[Twisted-Python] Some things I've learned: safer callbacks, better t.p.context

Kevin Conway kevinjacobconway at gmail.com
Wed Oct 19 18:12:47 MDT 2016


> What are you referring to as a "coroutine" here?  A generator?

Generator, yes, but used as a coroutine that both emits values and receives
them. The introduction of dedicated coroutines in Python 3.5 is something I
haven't updated my personal language for very well. Generator-coroutine is
the term used in there Python docs, IIRC.

> And exponential growth, you say?

Well... That may not be perfectly accurate and I shouldn't have used that
term. It grew large enough, fast enough that the same level of nesting was
measured in microseconds for the control and and over an hour for the
wrapper so I cancelled the test. Let me put together a reproducible
experiment and let others decide the growth rate.

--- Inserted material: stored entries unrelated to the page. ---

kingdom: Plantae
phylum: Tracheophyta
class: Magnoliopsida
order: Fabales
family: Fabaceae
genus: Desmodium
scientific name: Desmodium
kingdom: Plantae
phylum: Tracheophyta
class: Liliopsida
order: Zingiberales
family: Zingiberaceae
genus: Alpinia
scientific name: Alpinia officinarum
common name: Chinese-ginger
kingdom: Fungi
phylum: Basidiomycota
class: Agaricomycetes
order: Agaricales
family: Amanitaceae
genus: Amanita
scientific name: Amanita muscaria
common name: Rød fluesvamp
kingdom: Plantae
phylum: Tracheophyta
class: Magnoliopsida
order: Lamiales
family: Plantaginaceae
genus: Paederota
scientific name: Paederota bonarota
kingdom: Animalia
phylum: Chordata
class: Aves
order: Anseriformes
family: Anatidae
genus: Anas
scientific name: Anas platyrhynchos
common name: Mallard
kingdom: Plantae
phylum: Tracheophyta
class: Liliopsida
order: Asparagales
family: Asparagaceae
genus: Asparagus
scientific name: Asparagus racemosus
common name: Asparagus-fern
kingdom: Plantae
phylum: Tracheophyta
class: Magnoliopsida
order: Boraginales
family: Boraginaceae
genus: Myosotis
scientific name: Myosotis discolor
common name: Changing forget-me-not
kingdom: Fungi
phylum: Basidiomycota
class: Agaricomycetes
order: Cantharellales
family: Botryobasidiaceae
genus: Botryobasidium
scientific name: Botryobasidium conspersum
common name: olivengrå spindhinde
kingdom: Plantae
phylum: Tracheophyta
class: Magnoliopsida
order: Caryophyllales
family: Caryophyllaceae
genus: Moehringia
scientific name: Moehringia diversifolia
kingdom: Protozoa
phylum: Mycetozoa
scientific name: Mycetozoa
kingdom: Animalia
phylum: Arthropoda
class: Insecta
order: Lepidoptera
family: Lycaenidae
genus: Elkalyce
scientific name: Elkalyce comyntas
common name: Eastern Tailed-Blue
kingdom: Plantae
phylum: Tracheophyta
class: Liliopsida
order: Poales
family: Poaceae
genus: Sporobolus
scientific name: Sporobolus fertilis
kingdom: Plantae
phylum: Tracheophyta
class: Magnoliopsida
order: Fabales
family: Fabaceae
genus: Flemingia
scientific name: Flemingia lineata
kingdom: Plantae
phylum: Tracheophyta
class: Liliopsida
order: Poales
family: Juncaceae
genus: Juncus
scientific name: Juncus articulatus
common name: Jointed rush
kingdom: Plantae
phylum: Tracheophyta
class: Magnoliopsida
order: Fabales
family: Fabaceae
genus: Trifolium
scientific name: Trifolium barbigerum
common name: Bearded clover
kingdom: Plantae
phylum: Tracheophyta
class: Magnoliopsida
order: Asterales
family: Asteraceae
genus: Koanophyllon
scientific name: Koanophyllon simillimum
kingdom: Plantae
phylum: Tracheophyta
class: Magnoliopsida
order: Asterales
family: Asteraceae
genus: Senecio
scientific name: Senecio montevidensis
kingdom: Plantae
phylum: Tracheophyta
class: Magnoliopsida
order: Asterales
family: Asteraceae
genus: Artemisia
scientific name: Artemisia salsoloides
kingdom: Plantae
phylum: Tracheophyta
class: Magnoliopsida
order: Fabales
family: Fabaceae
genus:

> Where is this implemented?

Unfortunately, our production use of the lib is not something we've open
sourced. Similar to the above, I'll make available a reproducible
experiment so you can draw your own conclusion.

> Optimizing for CPython looks like adding weird implementation-specific
hacks that might start working or be backwards in the next version

This went into the rationale behind making most of the components
pluggable. The choice of optimizing for cPython is internal to us and we
chose to document it for others. It's not required and not the default.

As far as the possibility of integrating this feature into Twisted, let me
chat with my cohorts over here. Well come back with some benchmark code and
a proposal of changes for further discussion. I'll probably start a new
thread to focus on the context bits.

On Wed, Oct 19, 2016, 16:56 Glyph Lefkowitz <glyph at twistedmatrix.com> wrote:


On Oct 19, 2016, at 2:47 PM, Itamar Turner-Trauring <itamar at itamarst.org>
wrote:

On Wed, Oct 19, 2016, at 05:45 PM, Itamar Turner-Trauring wrote:

Well... I had a test that went through synchronous Deferred path. And yeah,
it was easier to write than async test. But it failed to catch a bug that
was only in async case. So the problem I see is that supporting both in
Deferred means you need twice the number of tests each time you use
Deferreds.


Er, that was unclear. I had a bug that wasn't caught by tests because it
passed with sync Deferred and failed with async Deferred callback, and I
didn't have tests for latter.


To be clear: I do see this as a *downside* to Deferred's architecture; it's
a tradeoff.  I see the loose coupling with the event loop as a worthwhile
upside.

However, it's totally possible to write the async Deferred callback case as
well, just by having the test fire the Deferred after returning to the test
body instead of firing it before :-).